Imagine, quand tu oses en parler, que tu dis : « Dans ma tête là, j’ai des pensées noires qui me font peur. » Souvent la réponse est soit : « Oh, j’ai eu ça, c’est normal, ça va passer. On a tous des boutes rough » ou « Ben là, va à l’hôpital ». Ben la personne se sent encore plus seule.
Imagine dans ta tête que la seule solution à tous tes problèmes, c’est de ne plus exister, de ne plus être là, parce que tu crois fermement que ta présence, ta douleur est plus difficile à supporter que ta mort. Que ta mort sera une libération pour tes amis et ta famille. Que comme parent, tu es convaincu que tes enfants vont être mieux sans toi, parce qu’ils vont grandir sans un parent triste, colérique et qui ne joue pas avec eux.

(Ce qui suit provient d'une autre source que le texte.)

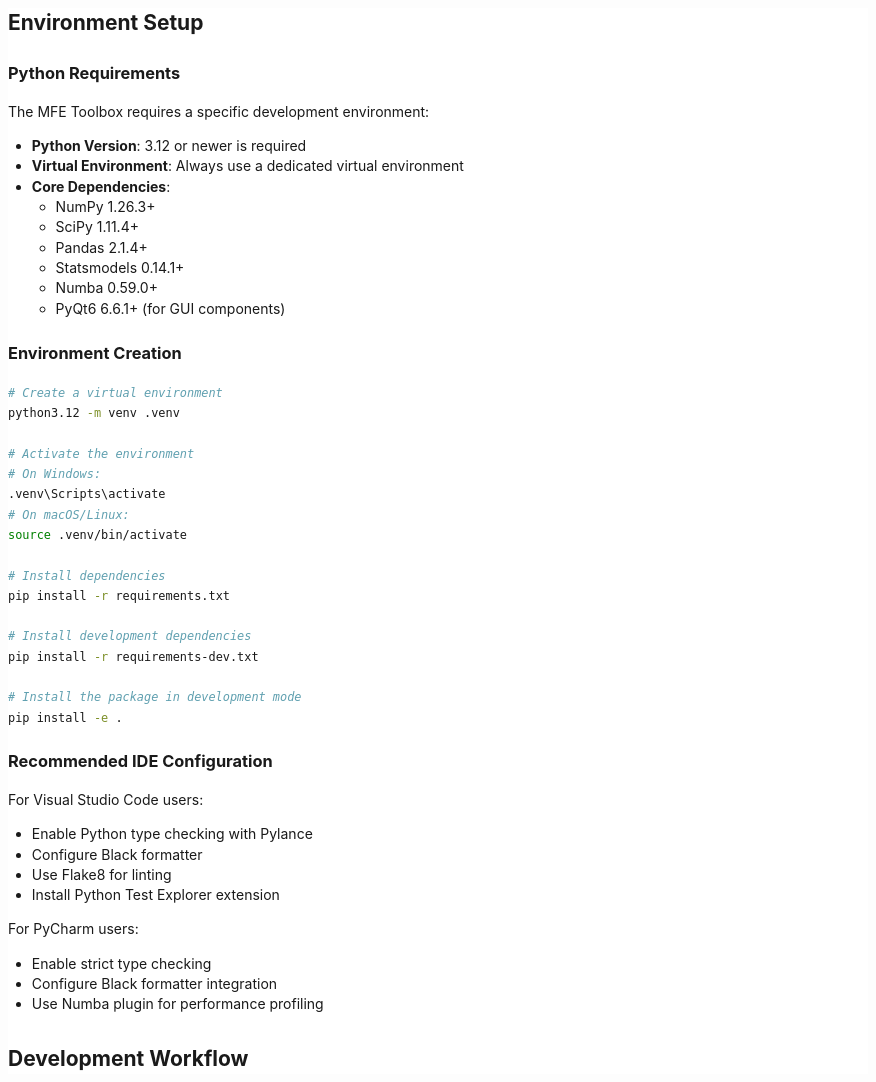 ## Environment Setup

### Python Requirements

The MFE Toolbox requires a specific development environment:

- **Python Version**: 3.12 or newer is required
- **Virtual Environment**: Always use a dedicated virtual environment
- **Core Dependencies**:
  - NumPy 1.26.3+
  - SciPy 1.11.4+
  - Pandas 2.1.4+
  - Statsmodels 0.14.1+
  - Numba 0.59.0+
  - PyQt6 6.6.1+ (for GUI components)

### Environment Creation

```bash
# Create a virtual environment
python3.12 -m venv .venv

# Activate the environment
# On Windows:
.venv\Scripts\activate
# On macOS/Linux:
source .venv/bin/activate

# Install dependencies
pip install -r requirements.txt

# Install development dependencies
pip install -r requirements-dev.txt

# Install the package in development mode
pip install -e .
```

### Recommended IDE Configuration

For Visual Studio Code users:
- Enable Python type checking with Pylance
- Configure Black formatter
- Use Flake8 for linting
- Install Python Test Explorer extension

For PyCharm users:
- Enable strict type checking
- Configure Black formatter integration
- Use Numba plugin for performance profiling

## Development Workflow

Imagine-toi sur le bord d’une falaise, le vent te pousse fort en sacrifice vers le précipice. Derrière toi, tu as une armée de personnes prêtes à t’aider, qui hurlent à pleins poumons de venir les voir, qu’ils sont là pour toi. Tu les entends, mais tu n’as pas la force de te retourner et d’affronter le vent qui fouette ton visage, parce que ça fait mal, trop mal.

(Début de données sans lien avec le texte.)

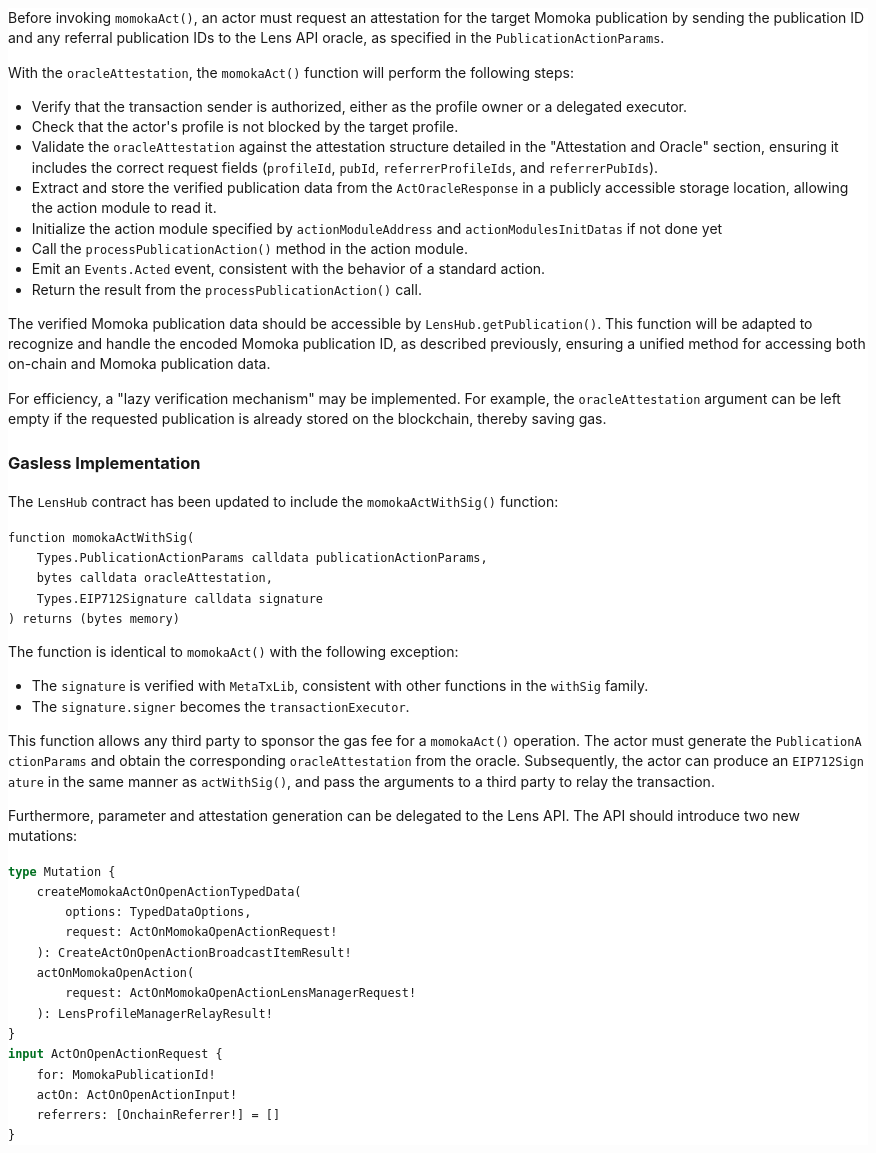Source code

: Before invoking `momokaAct()`, an actor must request an attestation for the target Momoka publication by sending the publication ID and any referral publication IDs to the Lens API oracle, as specified in the `PublicationActionParams`.

With the `oracleAttestation`, the `momokaAct()` function will perform the following steps:

- Verify that the transaction sender is authorized, either as the profile owner or a delegated executor.
- Check that the actor's profile is not blocked by the target profile.
- Validate the `oracleAttestation` against the attestation structure detailed in the "Attestation and Oracle" section, ensuring it includes the correct request fields (`profileId`, `pubId`, `referrerProfileIds`, and `referrerPubIds`).
- Extract and store the verified publication data from the `ActOracleResponse` in a publicly accessible storage location, allowing the action module to read it.
- Initialize the action module specified by `actionModuleAddress` and `actionModulesInitDatas` if not done yet
- Call the `processPublicationAction()` method in the action module.
- Emit an `Events.Acted` event, consistent with the behavior of a standard action.
- Return the result from the `processPublicationAction()` call.

The verified Momoka publication data should be accessible by `LensHub.getPublication()`. This function will be adapted to recognize and handle the encoded Momoka publication ID, as described previously, ensuring a unified method for accessing both on-chain and Momoka publication data.

For efficiency, a "lazy verification mechanism" may be implemented. For example, the `oracleAttestation` argument can be left empty if the requested publication is already stored on the blockchain, thereby saving gas.

### Gasless Implementation

The `LensHub` contract has been updated to include the `momokaActWithSig()` function:

```solidity
function momokaActWithSig(
	Types.PublicationActionParams calldata publicationActionParams,
	bytes calldata oracleAttestation,
	Types.EIP712Signature calldata signature
) returns (bytes memory)
```

The function is identical to `momokaAct()` with the following exception:

- The `signature` is verified with `MetaTxLib`, consistent with other functions in the `withSig` family.
- The `signature.signer` becomes the `transactionExecutor`.

This function allows any third party to sponsor the gas fee for a `momokaAct()` operation. The actor must generate the `PublicationActionParams` and obtain the corresponding `oracleAttestation` from the oracle. Subsequently, the actor can produce an `EIP712Signature` in the same manner as `actWithSig()`, and pass the arguments to a third party to relay the transaction.

Furthermore, parameter and attestation generation can be delegated to the Lens API. The API should introduce two new mutations:

```graphql
type Mutation {
	createMomokaActOnOpenActionTypedData(
		options: TypedDataOptions,
		request: ActOnMomokaOpenActionRequest!
	): CreateActOnOpenActionBroadcastItemResult!
	actOnMomokaOpenAction(
		request: ActOnMomokaOpenActionLensManagerRequest!
	): LensProfileManagerRelayResult!
}
input ActOnOpenActionRequest {
	for: MomokaPublicationId!
	actOn: ActOnOpenActionInput!
	referrers: [OnchainReferrer!] = []
}
```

Imagine-toi couché dans ton lit, incapable de bouger. Tu es paralysé et chaque parcelle de ton corps est en douleur. Tu ne peux pas te frotter pour aider à faire passer la souffrance, tu ne peux pas mettre de la glace ou de la chaleur pour atténuer la douleur, tu ne peux même pas crier à l’aide, parce que la douleur te tétanise sur place.

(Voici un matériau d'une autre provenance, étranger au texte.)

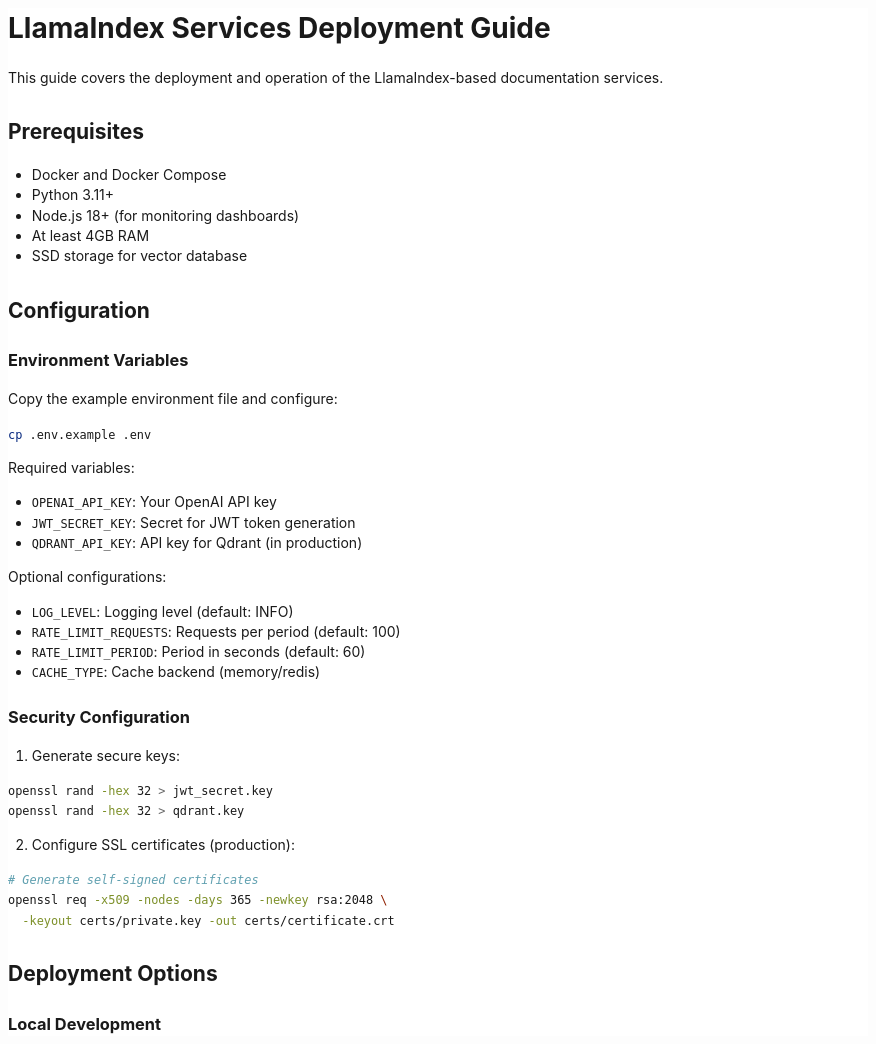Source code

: # LlamaIndex Services Deployment Guide

This guide covers the deployment and operation of the LlamaIndex-based documentation services.

## Prerequisites

- Docker and Docker Compose
- Python 3.11+
- Node.js 18+ (for monitoring dashboards)
- At least 4GB RAM
- SSD storage for vector database

## Configuration

### Environment Variables

Copy the example environment file and configure:

```bash
cp .env.example .env
```

Required variables:
- `OPENAI_API_KEY`: Your OpenAI API key
- `JWT_SECRET_KEY`: Secret for JWT token generation
- `QDRANT_API_KEY`: API key for Qdrant (in production)

Optional configurations:
- `LOG_LEVEL`: Logging level (default: INFO)
- `RATE_LIMIT_REQUESTS`: Requests per period (default: 100)
- `RATE_LIMIT_PERIOD`: Period in seconds (default: 60)
- `CACHE_TYPE`: Cache backend (memory/redis)

### Security Configuration

1. Generate secure keys:
```bash
openssl rand -hex 32 > jwt_secret.key
openssl rand -hex 32 > qdrant.key
```

2. Configure SSL certificates (production):
```bash
# Generate self-signed certificates
openssl req -x509 -nodes -days 365 -newkey rsa:2048 \
  -keyout certs/private.key -out certs/certificate.crt
```

## Deployment Options

### Local Development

Imagine, ta tête joue contre toi. « Hey, si je saute, est-ce que je risque de me manquer ? » Ben voyons, d’où vient cette pensée ? Tu sais pas, elle a juste passé en coup de vent. « J’ai-tu assez de médicaments ? » « Mon couteau est-tu assez coupant ? » Ça commence de même. Lentement. Sournoisement. Grandissant. Envahissant tout sur son passage et avant même qu’on se soit rendu compte de la gravité, on est pris au piège.
Imagine-toi que tu crois que personne ne peut te comprendre, ne peut comprendre ta douleur, ne peut comprendre ton désespoir, ta tristesse.
Tu es perdu? Alors, comment tu crois que cette personne peut se comprendre et essayer de trouver une solution?